What this task involves
The entries that follow should be written out exactly.

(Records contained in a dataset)
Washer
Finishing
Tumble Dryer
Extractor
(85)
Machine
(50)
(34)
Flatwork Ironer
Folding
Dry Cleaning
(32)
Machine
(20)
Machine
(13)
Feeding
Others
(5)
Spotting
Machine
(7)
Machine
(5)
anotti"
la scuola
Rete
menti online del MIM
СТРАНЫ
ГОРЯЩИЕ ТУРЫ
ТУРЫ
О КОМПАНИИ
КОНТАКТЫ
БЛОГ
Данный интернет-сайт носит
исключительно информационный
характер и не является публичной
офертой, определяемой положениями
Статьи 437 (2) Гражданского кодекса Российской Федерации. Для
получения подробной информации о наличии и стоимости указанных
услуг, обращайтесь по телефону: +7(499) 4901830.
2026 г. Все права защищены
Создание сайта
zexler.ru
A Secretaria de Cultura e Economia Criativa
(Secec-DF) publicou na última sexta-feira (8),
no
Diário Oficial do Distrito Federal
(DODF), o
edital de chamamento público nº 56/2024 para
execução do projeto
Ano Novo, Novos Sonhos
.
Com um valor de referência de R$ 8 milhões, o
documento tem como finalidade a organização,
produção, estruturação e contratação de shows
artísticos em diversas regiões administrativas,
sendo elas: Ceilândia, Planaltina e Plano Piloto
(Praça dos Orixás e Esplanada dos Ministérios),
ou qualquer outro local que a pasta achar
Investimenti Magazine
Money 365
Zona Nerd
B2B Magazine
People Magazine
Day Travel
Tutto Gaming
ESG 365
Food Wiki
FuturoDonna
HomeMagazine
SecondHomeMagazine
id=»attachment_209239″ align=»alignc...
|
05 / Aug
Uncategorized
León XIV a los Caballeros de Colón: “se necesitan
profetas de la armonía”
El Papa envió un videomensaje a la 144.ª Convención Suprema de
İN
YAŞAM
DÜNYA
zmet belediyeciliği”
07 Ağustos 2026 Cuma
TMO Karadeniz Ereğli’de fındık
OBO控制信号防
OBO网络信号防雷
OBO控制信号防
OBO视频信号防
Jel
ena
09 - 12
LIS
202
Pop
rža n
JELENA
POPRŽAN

Result of this task
Washer
Finishing
Tumble Dryer
Extractor
(85)
Machine
(50)
(34)
Flatwork Ironer
Folding
Dry Cleaning
(32)
Machine
(20)
Machine
(13)
Feeding
Others
(5)
Spotting
Machine
(7)
Machine
(5)
anotti"
la scuola
Rete
menti online del MIM
СТРАНЫ
ГОРЯЩИЕ ТУРЫ
ТУРЫ
О КОМПАНИИ
КОНТАКТЫ
БЛОГ
Данный интернет-сайт носит
исключительно информационный
характер и не является публичной
офертой, определяемой положениями
Статьи 437 (2) Гражданского кодекса Российской Федерации. Для
получения подробной информации о наличии и стоимости указанных
услуг, обращайтесь по телефону: +7(499) 4901830.
2026 г. Все права защищены
Создание сайта
zexler.ru
A Secretaria de Cultura e Economia Criativa
(Secec-DF) publicou na última sexta-feira (8),
no
Diário Oficial do Distrito Federal
(DODF), o
edital de chamamento público nº 56/2024 para
execução do projeto
Ano Novo, Novos Sonhos
.
Com um valor de referência de R$ 8 milhões, o
documento tem como finalidade a organização,
produção, estruturação e contratação de shows
artísticos em diversas regiões administrativas,
sendo elas: Ceilândia, Planaltina e Plano Piloto
(Praça dos Orixás e Esplanada dos Ministérios),
ou qualquer outro local que a pasta achar
Investimenti Magazine
Money 365
Zona Nerd
B2B Magazine
People Magazine
Day Travel
Tutto Gaming
ESG 365
Food Wiki
FuturoDonna
HomeMagazine
SecondHomeMagazine
id=»attachment_209239″ align=»alignc...
|
05 / Aug
Uncategorized
León XIV a los Caballeros de Colón: “se necesitan
profetas de la armonía”
El Papa envió un videomensaje a la 144.ª Convención Suprema de
İN
YAŞAM
DÜNYA
zmet belediyeciliği”
07 Ağustos 2026 Cuma
TMO Karadeniz Ereğli’de fındık
OBO控制信号防
OBO网络信号防雷
OBO控制信号防
OBO视频信号防
Jel
ena
09 - 12
LIS
202
Pop
rža n
JELENA
POPRŽAN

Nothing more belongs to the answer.